# PETUNJUK LATIHAN
Tuliskan ulang kata demi kata seluruh teks di bawah tentang bedah buku pada peringatan Hari Santri, tanpa mengubah satu huruf atau tanda baca pun.

Ia juga mengapresiasi inisiatif Dr. Suwendi yang merayakan Hari Santri tidak hanya dengan upacara, tetapi dengan karya intelektual berupa bedah buku.

Bedah Buku dan Gagasan Penulis
Fokus acara kemudian beralih pada bedah buku karya Dr. Suwendi, M.Ag., yang juga merupakan Ketua Program Studi S1 Pendidikan Agama Islam (PAI) FITK. Dalam pemaparannya, Dr. Suwendi mengungkapkan latar belakang penulisan bukunya yang terinspirasi dari perjalanan panjangnya di Kementerian Agama dan kecintaannya pada dunia pesantren.
Ia menjelaskan bahwa buku ini adalah bentuk upaya “counter-narative” atau perlawanan terhadap narasi media yang seringkali membingkai pesantren secara tidak objektif.

# DATA TEREKAM
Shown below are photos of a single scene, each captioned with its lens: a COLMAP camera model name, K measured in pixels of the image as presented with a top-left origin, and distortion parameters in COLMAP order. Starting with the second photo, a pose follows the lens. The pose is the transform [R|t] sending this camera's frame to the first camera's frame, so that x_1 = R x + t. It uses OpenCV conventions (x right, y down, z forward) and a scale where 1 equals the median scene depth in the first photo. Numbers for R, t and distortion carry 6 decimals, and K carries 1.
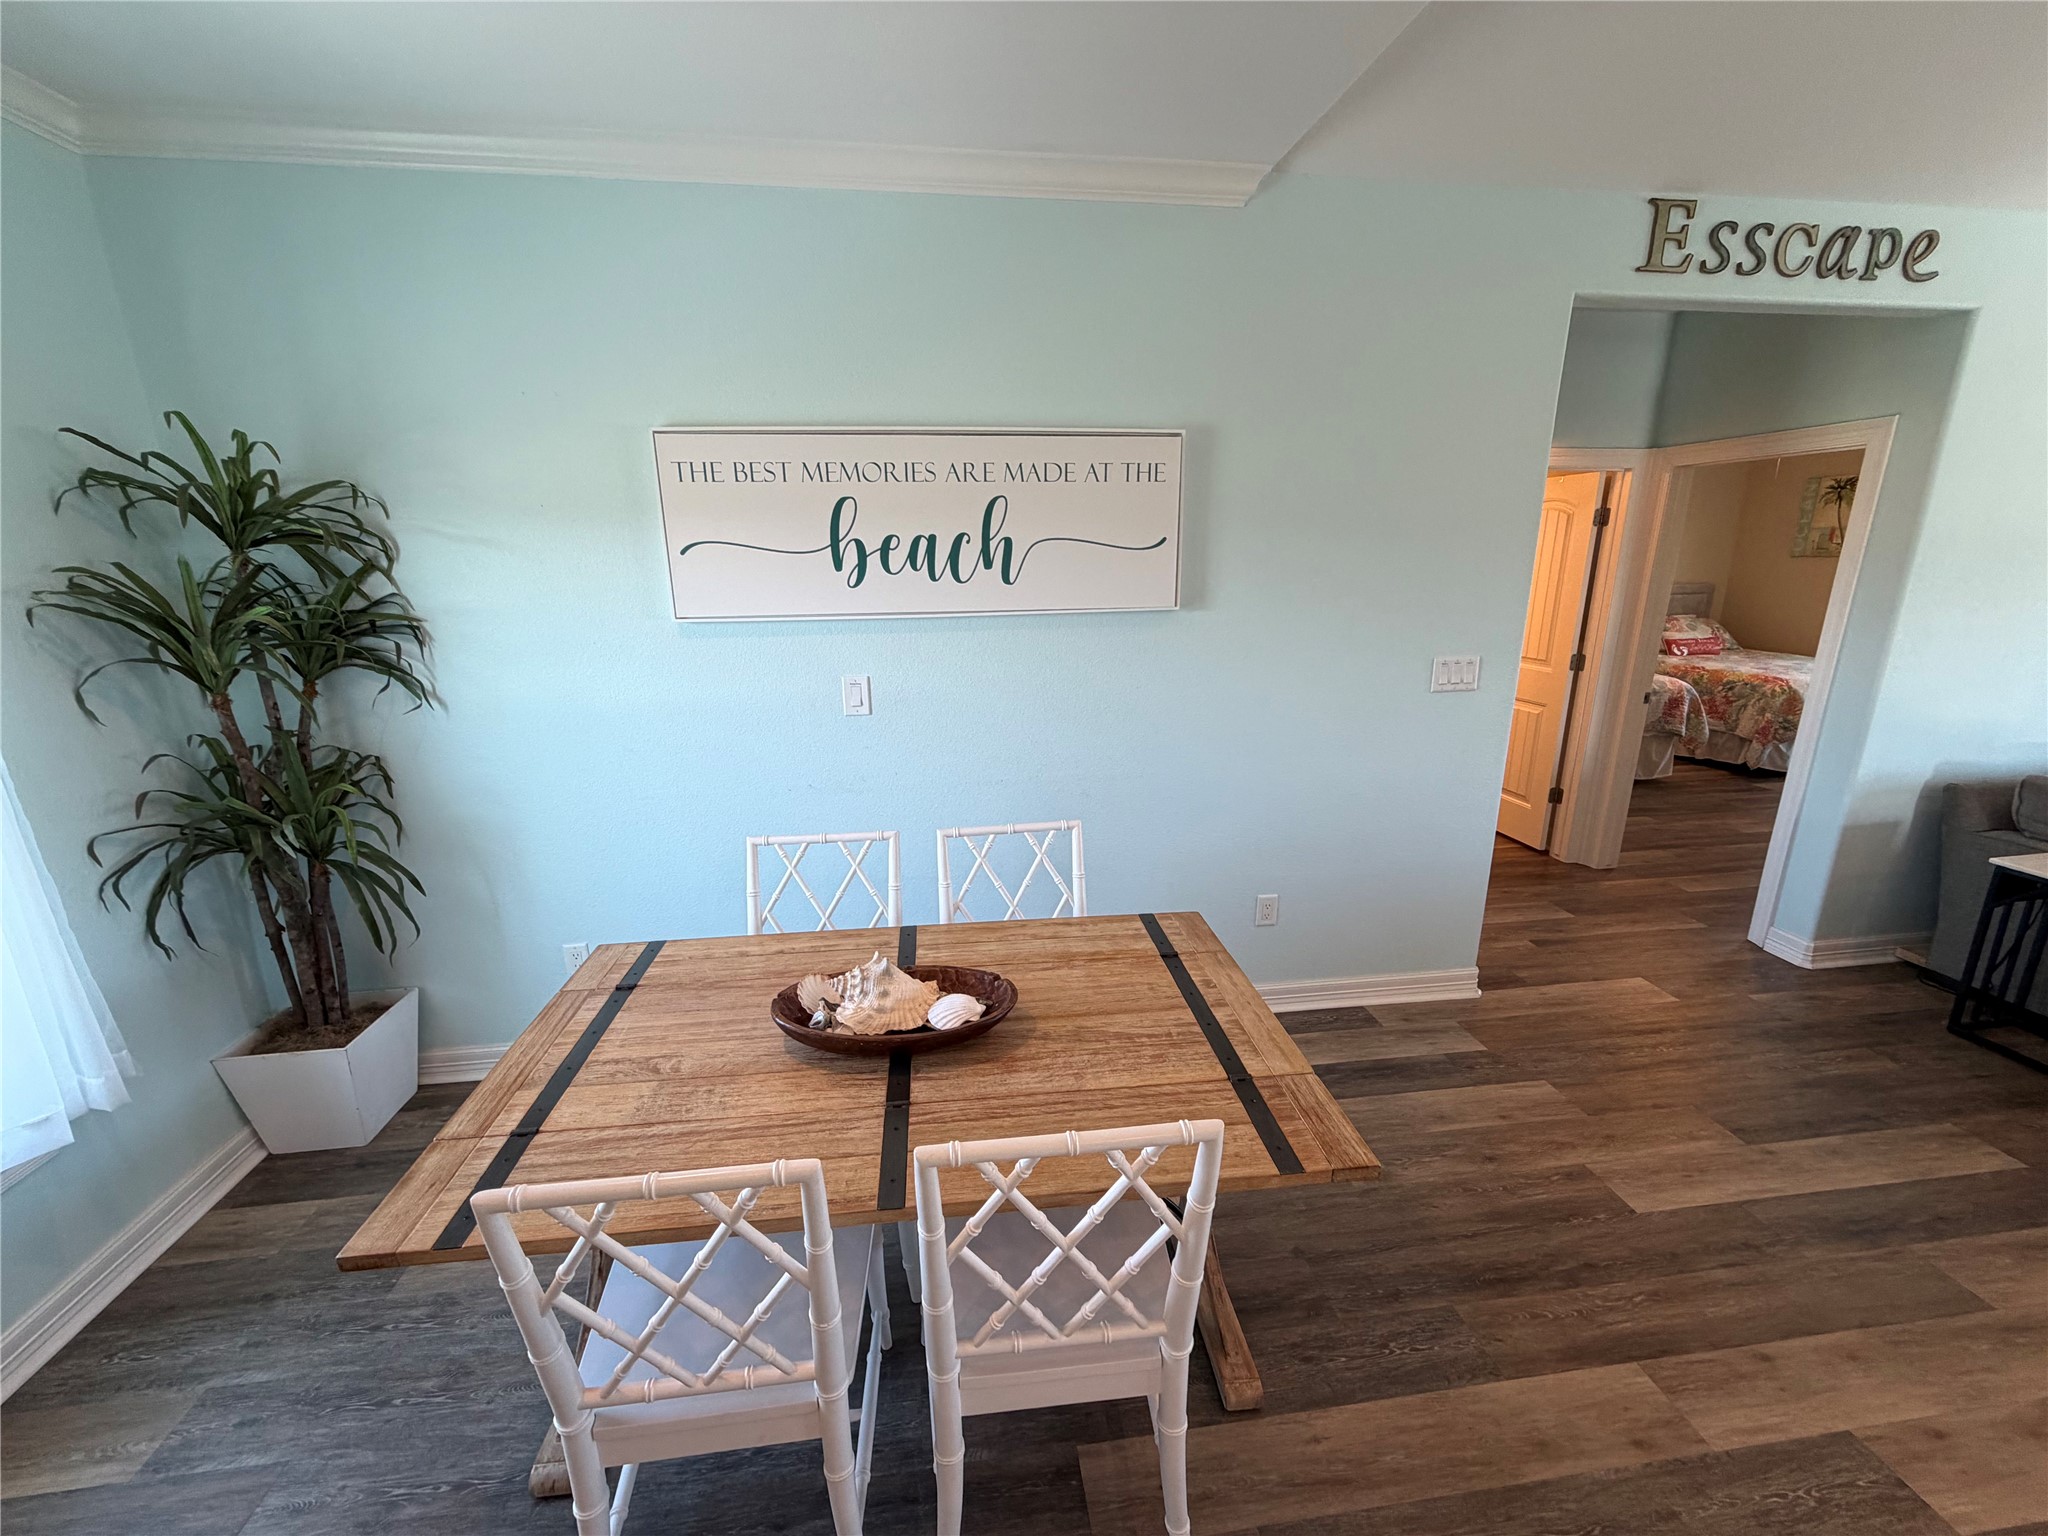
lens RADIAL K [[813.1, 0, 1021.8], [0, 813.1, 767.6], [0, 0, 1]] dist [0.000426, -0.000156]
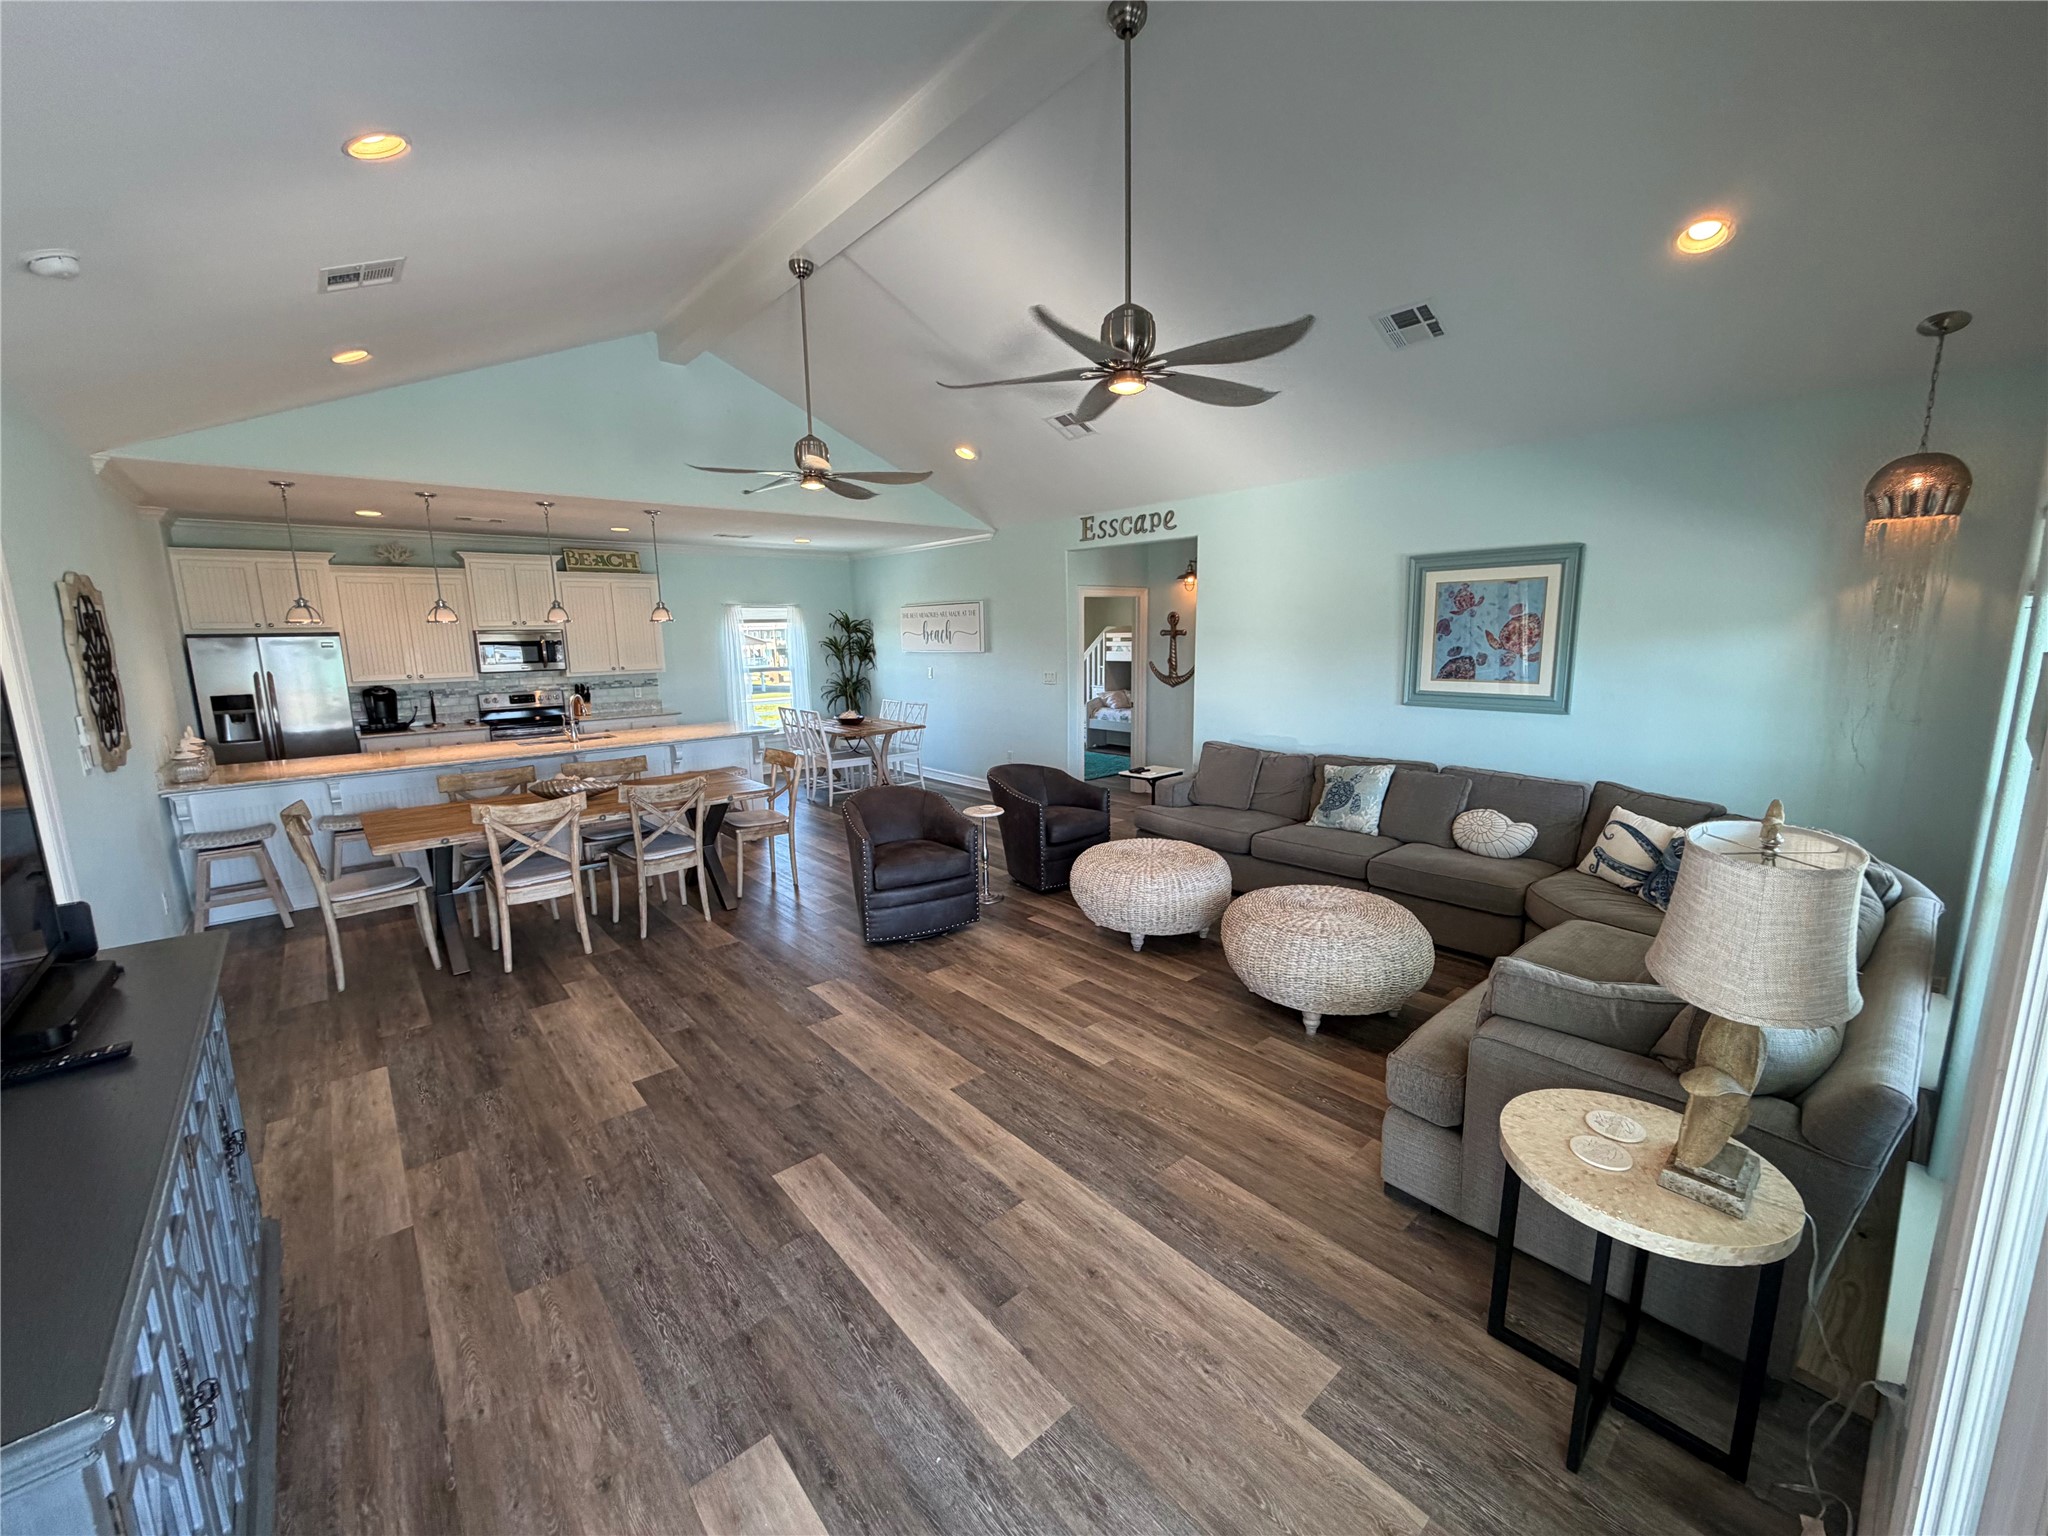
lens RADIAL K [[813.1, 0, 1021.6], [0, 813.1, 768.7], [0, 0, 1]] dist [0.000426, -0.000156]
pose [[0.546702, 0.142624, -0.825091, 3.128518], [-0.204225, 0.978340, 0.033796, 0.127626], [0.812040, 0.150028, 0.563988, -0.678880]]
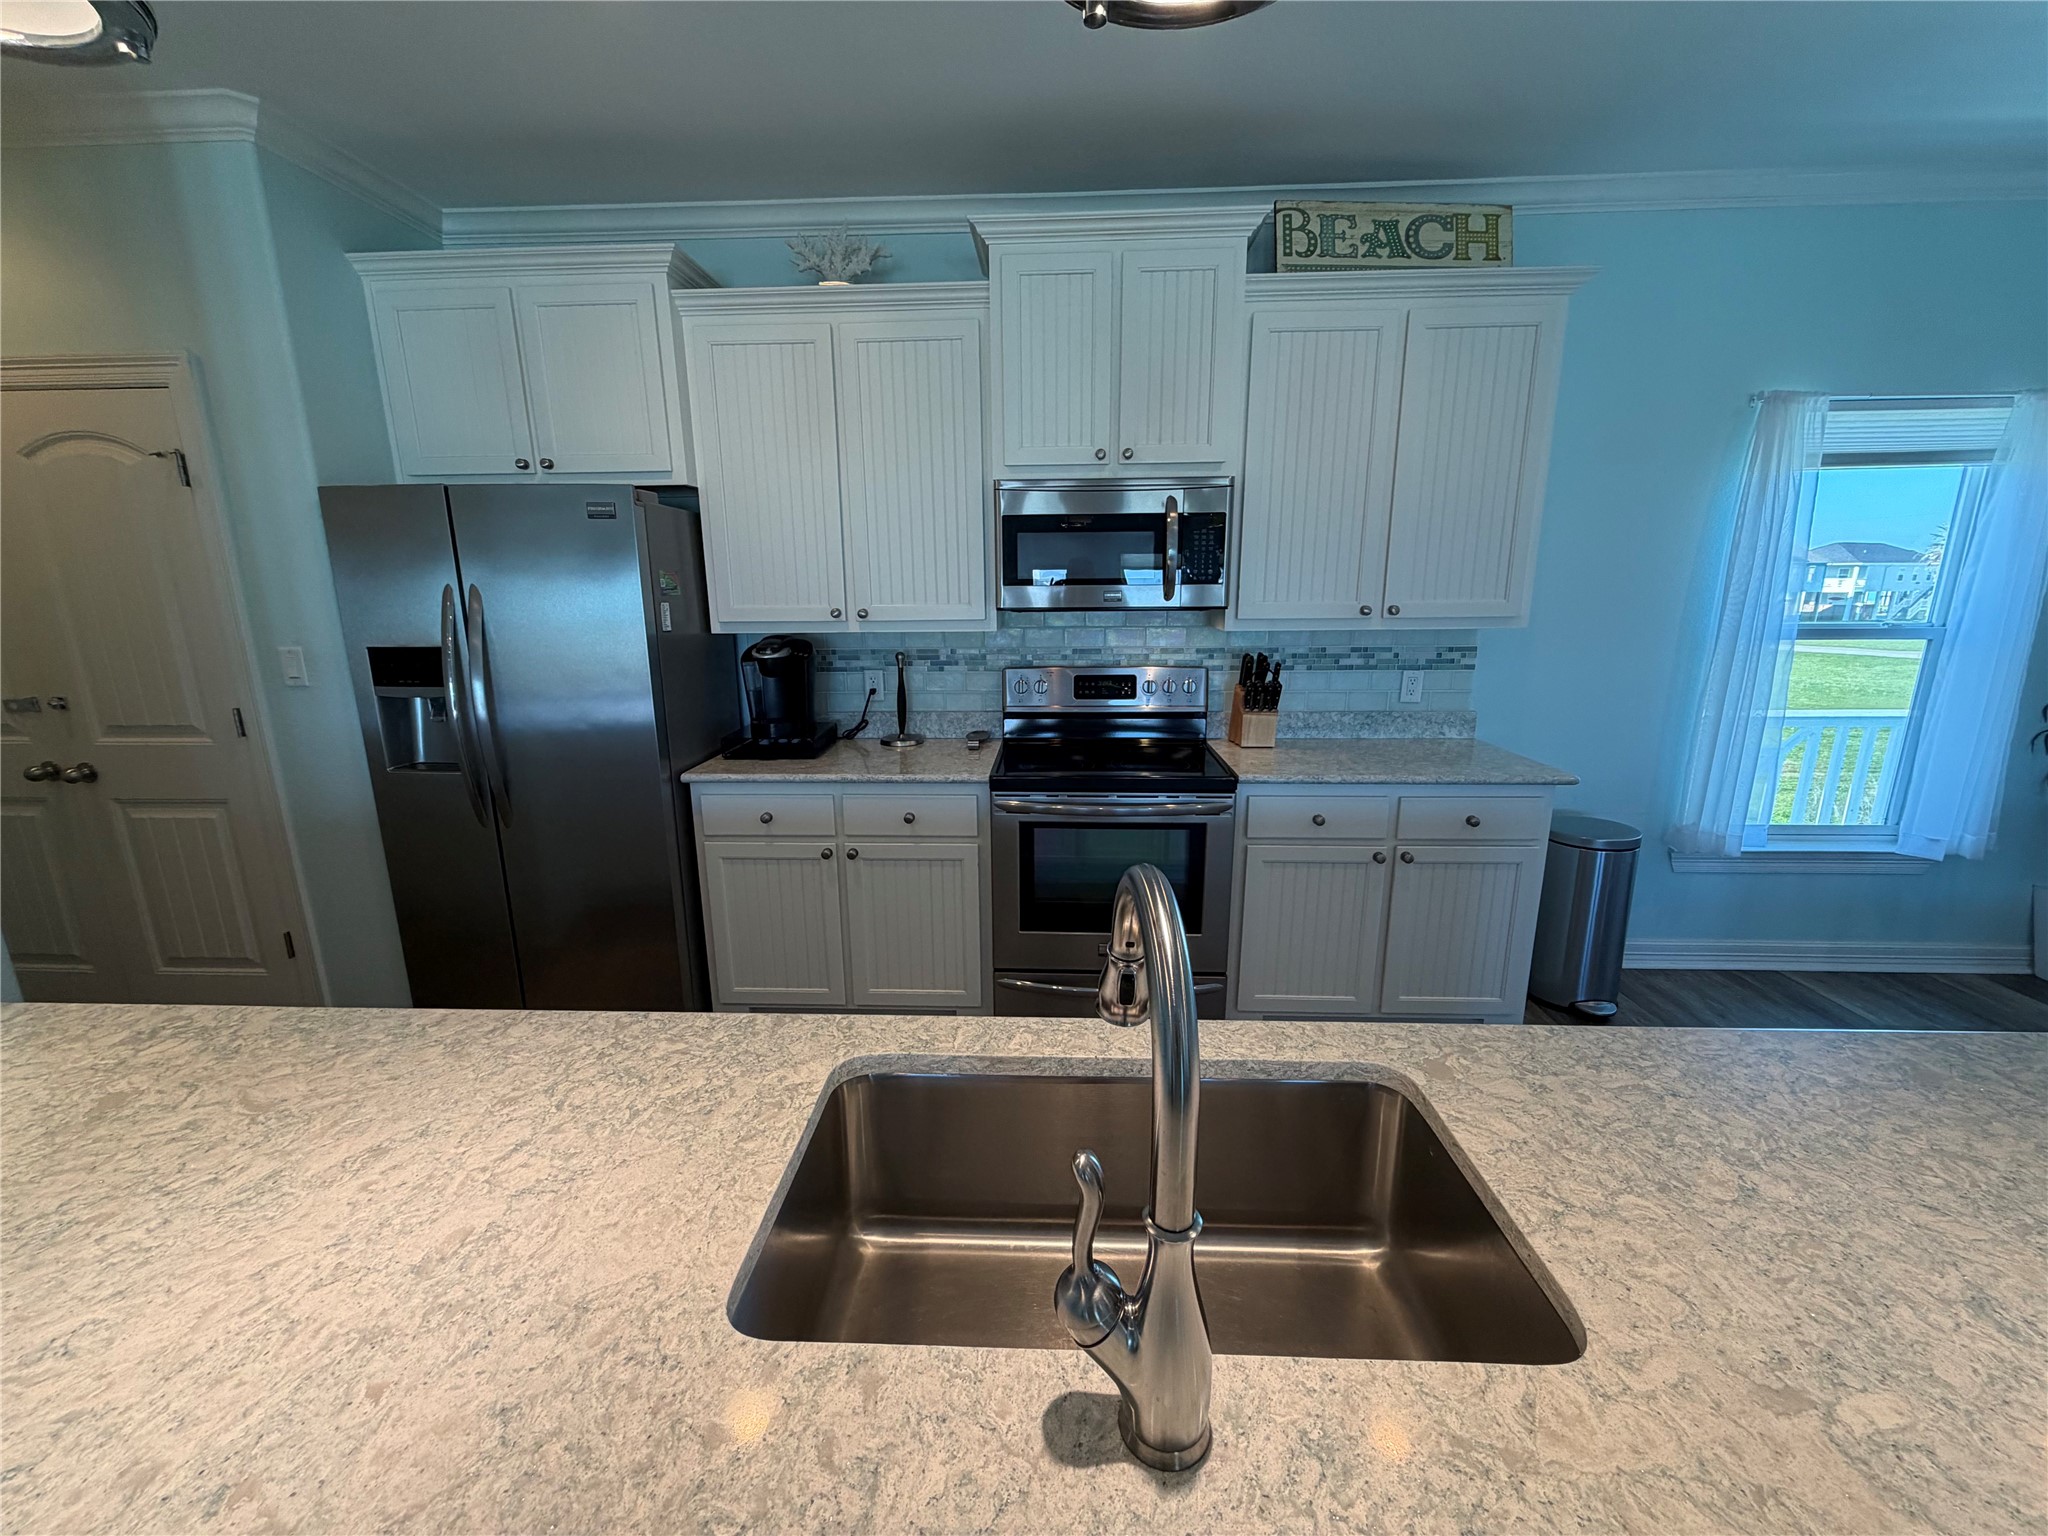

# KOTAK JAWABAN
Ia juga mengapresiasi inisiatif Dr. Suwendi yang merayakan Hari Santri tidak hanya dengan upacara, tetapi dengan karya intelektual berupa bedah buku.

Bedah Buku dan Gagasan Penulis
Fokus acara kemudian beralih pada bedah buku karya Dr. Suwendi, M.Ag., yang juga merupakan Ketua Program Studi S1 Pendidikan Agama Islam (PAI) FITK. Dalam pemaparannya, Dr. Suwendi mengungkapkan latar belakang penulisan bukunya yang terinspirasi dari perjalanan panjangnya di Kementerian Agama dan kecintaannya pada dunia pesantren.
Ia menjelaskan bahwa buku ini adalah bentuk upaya “counter-narative” atau perlawanan terhadap narasi media yang seringkali membingkai pesantren secara tidak objektif.